I was tempted to title this article "Dealing with Rejection," but what does that verb "deal" even mean? To me, it has the connotation of card games. It makes me think of Hearts -- when you're dealt that deadly Queen of Spades and you have to decide if you want to keep it or pass it along to another sucker at the table.
"Dealing" also makes me think of "wheeling and dealing," as if I am working at a used car lot, and I'm trying to convince a customer to but a Ford Pinto that has been "well-loved" by its previous owner. That kind of "dealing" seems like a form of self-deception. Or it could be deflection -- you're passing this lemon onto somebody or something else. The same way we'd like to pass the blame onto someone else when we get a rejection from an agent or a publishing house. "They just don't know how brilliant I am! It's their loss!"
I used to "deal" with rejection letters by ignoring them. It was easy when I was young. Most of my rejections were soulless form letters, and since the editors/agents put little effort into giving me feedback, I put very little effort into feeling rejected.
But that changed when my writing improved and people began to send me "thoughtful" rejection letters. That's when you get some encouragement, some positive criticism, but it ultimately ends in a "no thank you." Those ones were painful. Sure, I was happy to receive the praise... but it was frustrating to get so close to publication, only to ultimately get handed a big fat NO.
When my first play was finally published (this was back in 1999) I had been a sniveling author for about 13 years of my life. (I say "sniveling" instead of "struggling" because my best friend and wife Cheri made my life the opposite of a struggle -- but I sure did whine a lot during those early writing years.) After that first small but meaningful success, it was easier to absorb the sting of rejections.

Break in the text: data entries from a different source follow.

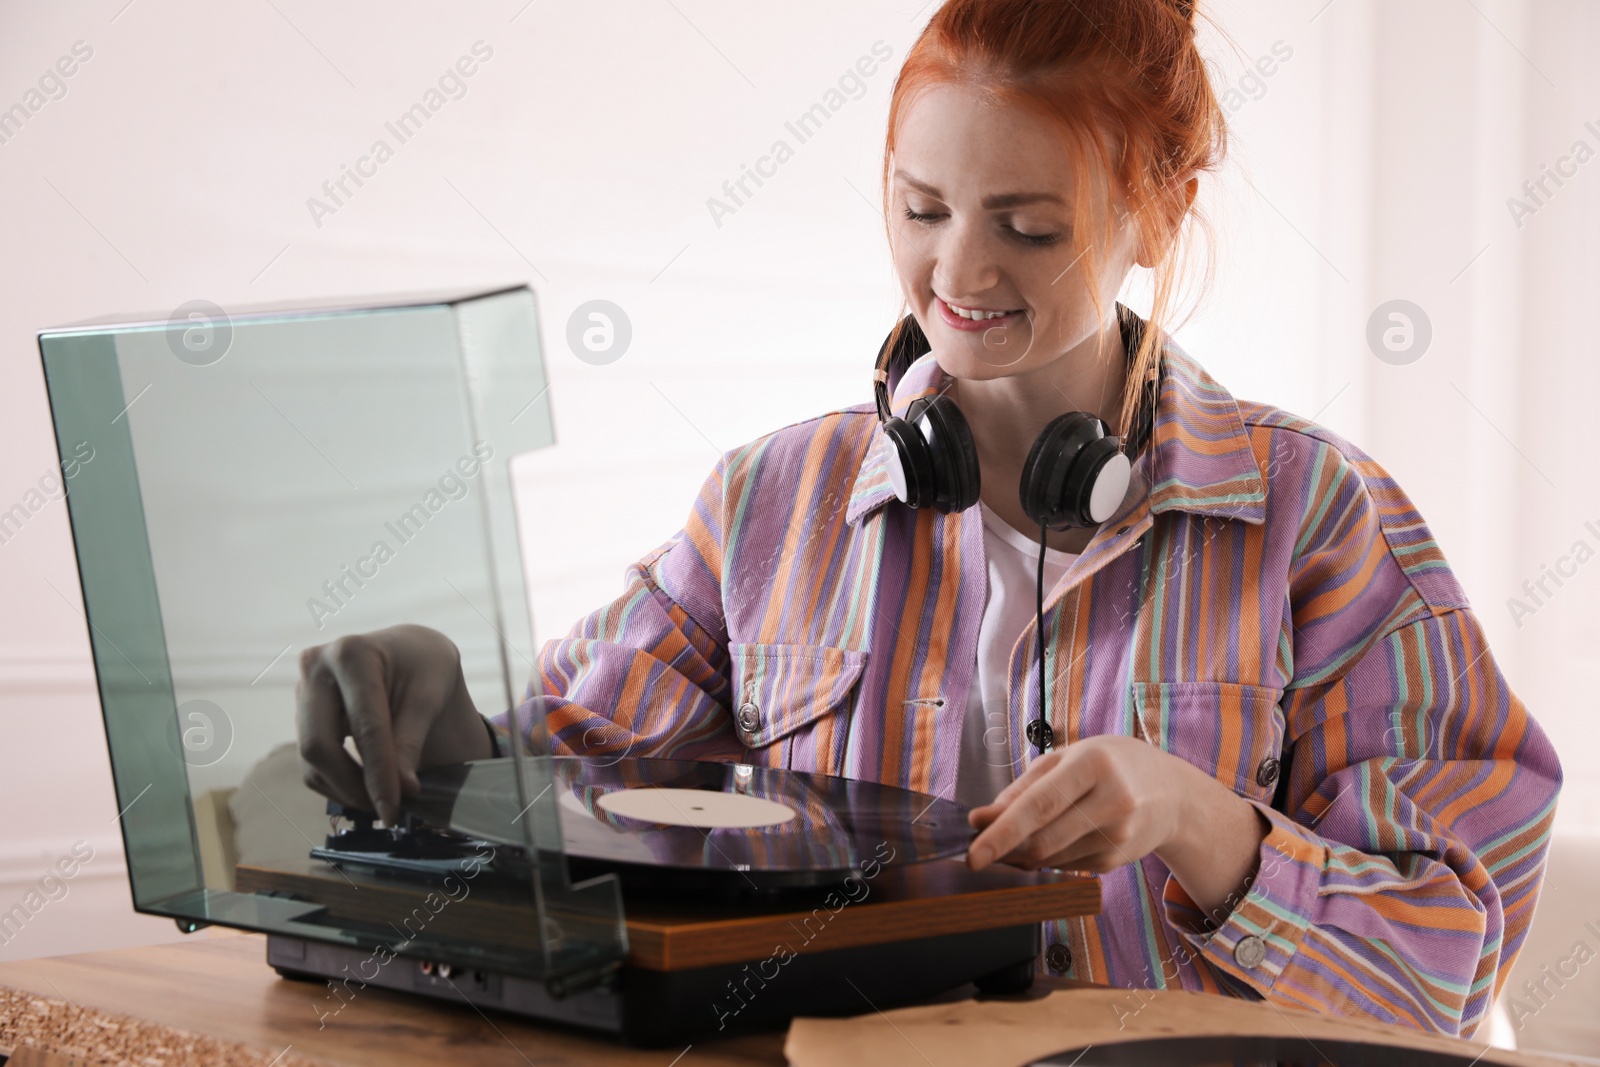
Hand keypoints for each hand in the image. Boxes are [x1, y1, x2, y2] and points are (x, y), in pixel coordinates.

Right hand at [296, 624, 491, 823]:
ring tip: (384, 802)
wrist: (406, 653)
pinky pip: (310, 762)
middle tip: (388, 812)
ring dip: (346, 791)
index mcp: (351, 654)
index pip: (364, 727)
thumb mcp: (428, 696)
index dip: (378, 774)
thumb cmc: (422, 667)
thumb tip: (401, 789)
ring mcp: (302, 691)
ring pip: (311, 760)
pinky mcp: (301, 714)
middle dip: (354, 788)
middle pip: (320, 746)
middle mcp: (315, 668)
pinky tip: (367, 789)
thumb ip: (410, 740)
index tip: (393, 809)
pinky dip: (337, 783)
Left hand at [966, 735, 1189, 873]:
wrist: (1172, 794)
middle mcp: (1112, 802)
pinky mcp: (1115, 862)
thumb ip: (1022, 787)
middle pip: (1043, 841)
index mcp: (1094, 764)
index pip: (1039, 805)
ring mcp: (1117, 837)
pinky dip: (1046, 858)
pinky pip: (1064, 867)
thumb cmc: (1111, 766)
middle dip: (1004, 849)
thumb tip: (983, 819)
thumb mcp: (1068, 757)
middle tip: (980, 847)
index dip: (1001, 832)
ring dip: (1022, 855)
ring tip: (1017, 836)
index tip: (973, 853)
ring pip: (1050, 860)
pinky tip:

Today, I still snivel. But I sell a lot more plays, and I've got a few books sold as well. I don't whine nearly as much. Rejection still hurts. It still annoys me. It's still frustrating. But I don't try to "deal" with those feelings, that is to say I don't try to deflect them or argue against them. I don't curse the publishing industry whilst shaking my fist at the sky.
I listen. And I learn. And I allow myself to feel however the rejection makes me feel. I don't wallow in misery, but I don't automatically try to turn that frown upside down. Two days ago, I received some very insightful notes from an editor and, you can guess where this is going, she ultimately decided to pass on the project. I wasn't terribly surprised, but I'd be lying if I said I wasn't disappointed. So I let myself feel disappointment, going over the comments as many times as I like. I've been wrangling this rejection for the past 48 hours, and now I've got a ton of creative energy, and a better understanding of what that particular editor is looking for, as well as ideas on how to continue to improve my writing. Oh, and along the way my frown has turned upside down, all by itself.
Rejection used to hit me like a stampede. It would trample my ego for weeks on end. There's no way to "wheel and deal" a herd of cattle when it charges in your direction. But there is a way to wrangle those beasts and make them work for you!